Nowadays almost all commercially available erythropoietin represents a product of recombinant DNA technology (rhEPO). Since there were different laboratories working on the problem of EPO production, today we have several types of EPO.
In most cases, their amino-acid sequence is identical to natural hormone and their major difference is in the pattern of glycosylation. As we mentioned above they may differ in purity, stability and strength of biological activity.
Since 1988 EPO alfa and EPO beta have been used as major drugs for induction of erythropoiesis. When used subcutaneously, their bioavailability is about 25%. Their maximum concentration in the blood occurs in 12-18 hours after administration.The half-life – up to 24 hours (in case of intravenous administration – 5-6 hours).

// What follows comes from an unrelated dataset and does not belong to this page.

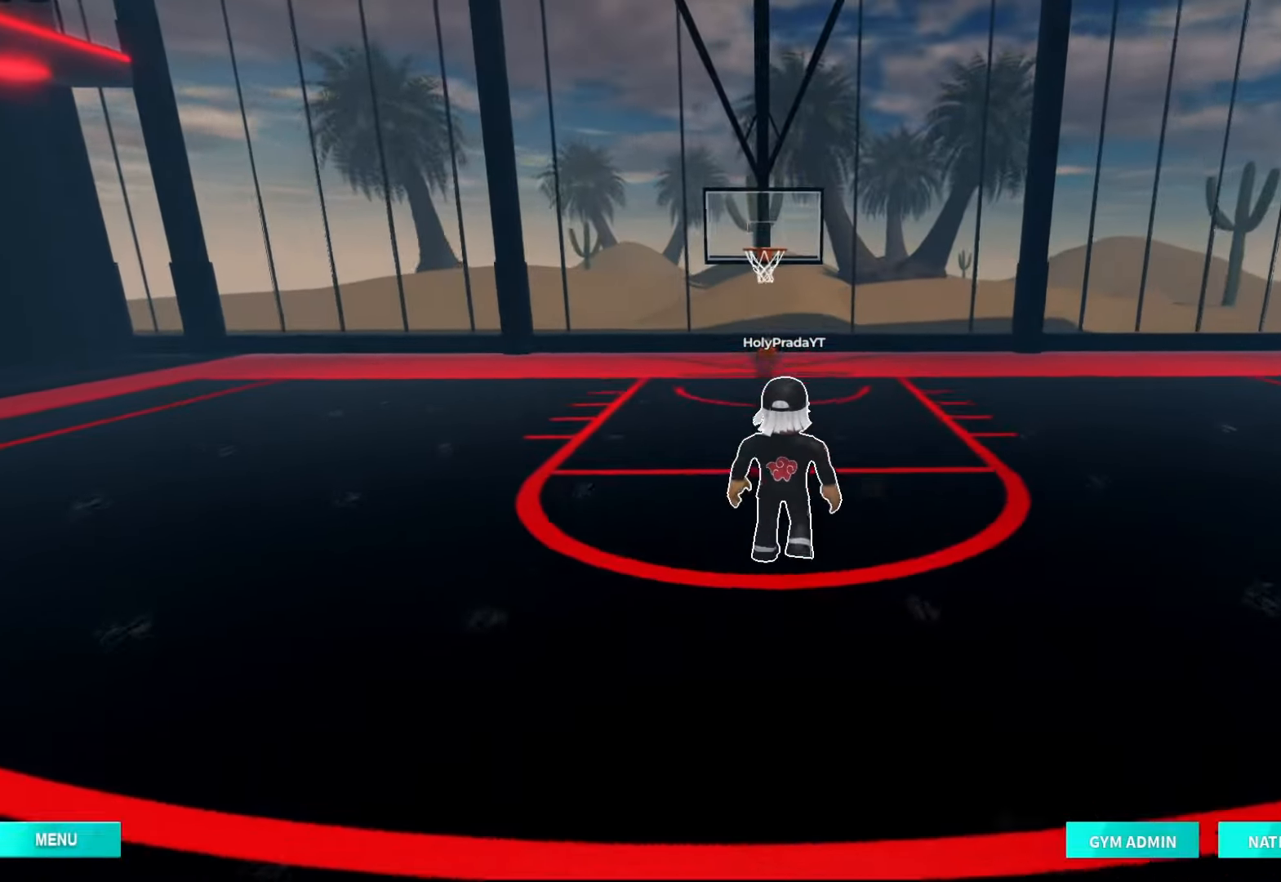
{"dt_ms": 1000, "buttons": [], "left_stick": "center", "right_stick": "center", "events": [[267, "left_stick", "down"], [533, "left_stick", "center"], [733, "left_stick", "up"], [933, "left_stick", "center"]]}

Darbepoetin alfa or novel erythropoiesis stimulating protein (NESP) has been used for the past few years. Due to additional sites of glycosylation and some changes in amino-acid sequence, its half-life is 3-times longer as compared to epoetin alpha and epoetin beta.
EPO theta is probably the most effective and least allergenic among EPO family. It is produced in the culture of human cells and has only 99% identity to human hormone.
EPO omegahas biggest difference from human erythropoietin, therefore it is easy to detect it in a doping tests.
One should pay special attention to the new erythropoietin of third generation, which carry the name Mircera (methoxy polyethylene glycol-epoetin beta). This EPO has extremely long half-life, which is 6 times longer as compared to darbepoetin-alpha and about 20 times longer than EPO alpha, which creates the possibility of long breaks between drug injections.